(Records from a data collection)
__________

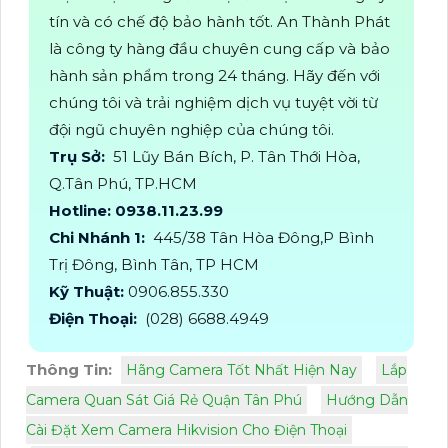
tín và có chế độ bảo hành tốt. An Thành Phát
là công ty hàng đầu chuyên cung cấp và bảo
hành sản phẩm trong 24 tháng. Hãy đến với
chúng tôi và trải nghiệm dịch vụ tuyệt vời từ
đội ngũ chuyên nghiệp của chúng tôi.
Trụ Sở:
51 Lũy Bán Bích, P. Tân Thới Hòa,
Q.Tân Phú, TP.HCM
Hotline: 0938.11.23.99
Chi Nhánh 1:
445/38 Tân Hòa Đông,P Bình
Trị Đông, Bình Tân, TP HCM
Kỹ Thuật:
0906.855.330
Điện Thoại:
(028) 6688.4949
Thông Tin:
Hãng Camera Tốt Nhất Hiện Nay
Lắp
Camera Quan Sát Giá Rẻ Quận Tân Phú
Hướng Dẫn
Cài Đặt Xem Camera Hikvision Cho Điện Thoại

__________

Find each line in the data above that contains the word "hành", and copy those lines.

tín và có chế độ bảo hành tốt. An Thành Phát
hành sản phẩm trong 24 tháng. Hãy đến với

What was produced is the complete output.